Bilingual Speaker Recognition for Afaan Oromo and Amharic Language Speakers
Loading...
Date
Authors
Journal Title
Journal ISSN
Volume Title
Publisher
ASTU
Abstract
Speaker recognition is identifying “who is talking?” it helps the machines to identify who is
speaking. Identifying a speaker is useful to provide easy interaction between humans and
computers. It also provides secure interaction since speech is a biometric identity
verification tool. However, this is an easy task for humans but it is not for computer machines
unless they are aided with deep learning models. Various studies have been done in this area
and achieved promising results. Yet, speaker recognition is highly dependent on the
language spoken and other factors. Therefore preparing a model to handle different
languages is relevant, few studies have been done on Amharic speaker recognition these
researches are done only in one language.

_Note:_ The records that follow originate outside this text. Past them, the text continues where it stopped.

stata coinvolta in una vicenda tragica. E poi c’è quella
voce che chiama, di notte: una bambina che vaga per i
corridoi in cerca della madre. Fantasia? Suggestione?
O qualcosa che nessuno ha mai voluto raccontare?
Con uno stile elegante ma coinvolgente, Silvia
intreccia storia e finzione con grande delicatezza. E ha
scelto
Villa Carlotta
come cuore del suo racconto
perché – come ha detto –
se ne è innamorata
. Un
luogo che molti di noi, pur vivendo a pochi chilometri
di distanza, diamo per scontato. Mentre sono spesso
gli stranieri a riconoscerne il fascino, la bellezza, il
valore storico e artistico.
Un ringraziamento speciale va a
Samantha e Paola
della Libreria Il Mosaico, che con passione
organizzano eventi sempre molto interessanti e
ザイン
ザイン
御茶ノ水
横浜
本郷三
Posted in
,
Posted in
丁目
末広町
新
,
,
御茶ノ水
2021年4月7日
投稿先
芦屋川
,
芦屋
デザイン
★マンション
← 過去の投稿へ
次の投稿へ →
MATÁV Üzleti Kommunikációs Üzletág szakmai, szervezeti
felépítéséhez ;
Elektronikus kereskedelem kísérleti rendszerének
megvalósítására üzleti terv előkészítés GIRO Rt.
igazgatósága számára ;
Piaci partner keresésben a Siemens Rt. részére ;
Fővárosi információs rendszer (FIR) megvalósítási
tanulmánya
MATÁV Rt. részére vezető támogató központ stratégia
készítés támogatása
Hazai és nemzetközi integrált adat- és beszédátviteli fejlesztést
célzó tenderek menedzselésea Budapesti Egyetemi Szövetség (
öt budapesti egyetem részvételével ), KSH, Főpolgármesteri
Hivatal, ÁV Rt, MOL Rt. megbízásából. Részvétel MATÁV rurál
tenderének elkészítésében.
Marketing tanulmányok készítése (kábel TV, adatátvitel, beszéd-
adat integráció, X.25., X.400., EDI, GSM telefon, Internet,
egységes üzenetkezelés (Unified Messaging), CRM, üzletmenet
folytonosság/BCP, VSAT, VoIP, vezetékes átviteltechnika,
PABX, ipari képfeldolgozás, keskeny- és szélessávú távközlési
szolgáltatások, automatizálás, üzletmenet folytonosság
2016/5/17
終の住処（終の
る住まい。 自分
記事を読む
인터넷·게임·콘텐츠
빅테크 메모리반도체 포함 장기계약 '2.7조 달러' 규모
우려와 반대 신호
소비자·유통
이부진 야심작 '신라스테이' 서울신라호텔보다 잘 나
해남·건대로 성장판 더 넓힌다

This study prepared a deep learning bilingual
speaker recognition model for two Ethiopian languages that have a vast number of speakers.
The study was inspired by the current growth of voice assistance and call systems where
many security issues are raised but remained unresolved, the scarcity of research in the field,
and the interest of the researcher. In this study, an open set text independent bilingual Afaan
Oromo and Amharic speaker recognition model was developed using MFCC by Librosa to
extract speaker feature vectors with CNN, LSTM, and MLP. Keras model API is used to
build the neural network. To train and test the model we prepared a new bilingual dataset
that has a total of 960 speech samples by taking a 30-sec utterance of 16 different Afaan
Oromo and Amharic speakers. The speech is taken carefully from YouTube by taking into
account every similar condition of a speaker for both languages to reduce the effect of
recording device variation, speaker mood, and speaker health status. In the end after
training the model in the two languages, 95.93% average accuracy is achieved with MLP.
The proposed model achieved 96.59% best accuracy when training and testing is done in
Amharic and 95.45% trained and tested with only Afaan Oromo. The model resulted in
61.86% performance drop for cross lingual test. Therefore, this study provided a novel
approach to model bilingual speaker recognition and presented a clear insight into the effect
of language mismatch in the speaker recognition model and the necessity of bilingual
speaker recognition.